>>>>

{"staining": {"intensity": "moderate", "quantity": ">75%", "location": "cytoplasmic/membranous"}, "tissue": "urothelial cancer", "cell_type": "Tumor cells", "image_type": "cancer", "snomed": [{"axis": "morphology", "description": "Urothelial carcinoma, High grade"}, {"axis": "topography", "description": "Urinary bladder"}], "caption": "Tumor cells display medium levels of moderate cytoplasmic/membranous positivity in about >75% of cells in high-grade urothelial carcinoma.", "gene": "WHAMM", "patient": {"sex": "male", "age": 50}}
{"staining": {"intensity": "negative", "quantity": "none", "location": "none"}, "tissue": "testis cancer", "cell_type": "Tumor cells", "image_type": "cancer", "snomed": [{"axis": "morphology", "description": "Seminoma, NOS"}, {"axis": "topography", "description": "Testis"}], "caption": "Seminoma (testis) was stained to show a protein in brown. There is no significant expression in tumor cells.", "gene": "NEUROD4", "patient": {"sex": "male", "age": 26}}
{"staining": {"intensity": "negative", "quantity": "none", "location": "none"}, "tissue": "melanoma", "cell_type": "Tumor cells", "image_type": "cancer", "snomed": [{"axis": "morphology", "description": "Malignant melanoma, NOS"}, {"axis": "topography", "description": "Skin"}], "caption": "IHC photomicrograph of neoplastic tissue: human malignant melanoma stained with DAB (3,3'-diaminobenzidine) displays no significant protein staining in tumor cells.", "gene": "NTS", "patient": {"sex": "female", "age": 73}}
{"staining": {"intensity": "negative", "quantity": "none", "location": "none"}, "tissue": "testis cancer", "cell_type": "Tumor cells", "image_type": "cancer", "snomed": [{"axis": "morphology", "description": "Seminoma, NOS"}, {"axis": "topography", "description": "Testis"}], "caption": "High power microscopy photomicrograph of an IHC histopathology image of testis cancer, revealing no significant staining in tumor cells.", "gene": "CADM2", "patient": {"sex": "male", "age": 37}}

<<<<

— REQUIRED WORK —
Nothing in the material may change; reproduce it all.

— SOLUTION TO THIS PROBLEM —
{"staining": {"intensity": "moderate", "quantity": ">75%", "location": "cytoplasmic/membranous"}, "tissue": "urothelial cancer", "cell_type": "Tumor cells", "image_type": "cancer", "snomed": [{"axis": "morphology", "description": "Urothelial carcinoma, High grade"}, {"axis": "topography", "description": "Urinary bladder"}], "caption": "Tumor cells display medium levels of moderate cytoplasmic/membranous positivity in about >75% of cells in high-grade urothelial carcinoma.", "gene": "WHAMM", "patient": {"sex": "male", "age": 50}}
{"staining": {"intensity": "negative", "quantity": "none", "location": "none"}, "tissue": "testis cancer", "cell_type": "Tumor cells", "image_type": "cancer", "snomed": [{"axis": "morphology", "description": "Seminoma, NOS"}, {"axis": "topography", "description": "Testis"}], "caption": "Seminoma (testis) was stained to show a protein in brown. There is no significant expression in tumor cells.", "gene": "NEUROD4", "patient": {"sex": "male", "age": 26}}
{"staining": {"intensity": "negative", "quantity": "none", "location": "none"}, "tissue": "melanoma", "cell_type": "Tumor cells", "image_type": "cancer", "snomed": [{"axis": "morphology", "description": "Malignant melanoma, NOS"}, {"axis": "topography", "description": "Skin"}], "caption": "IHC photomicrograph of neoplastic tissue: human malignant melanoma stained with DAB (3,3'-diaminobenzidine) displays no significant protein staining in tumor cells.", "gene": "NTS", "patient": {"sex": "female", "age": 73}}
{"staining": {"intensity": "negative", "quantity": "none", "location": "none"}, "tissue": "testis cancer", "cell_type": "Tumor cells", "image_type": "cancer", "snomed": [{"axis": "morphology", "description": "Seminoma, NOS"}, {"axis": "topography", "description": "Testis"}], "caption": "High power microscopy photomicrograph of an IHC histopathology image of testis cancer, revealing no significant staining in tumor cells.", "gene": "CADM2", "patient": {"sex": "male", "age": 37}}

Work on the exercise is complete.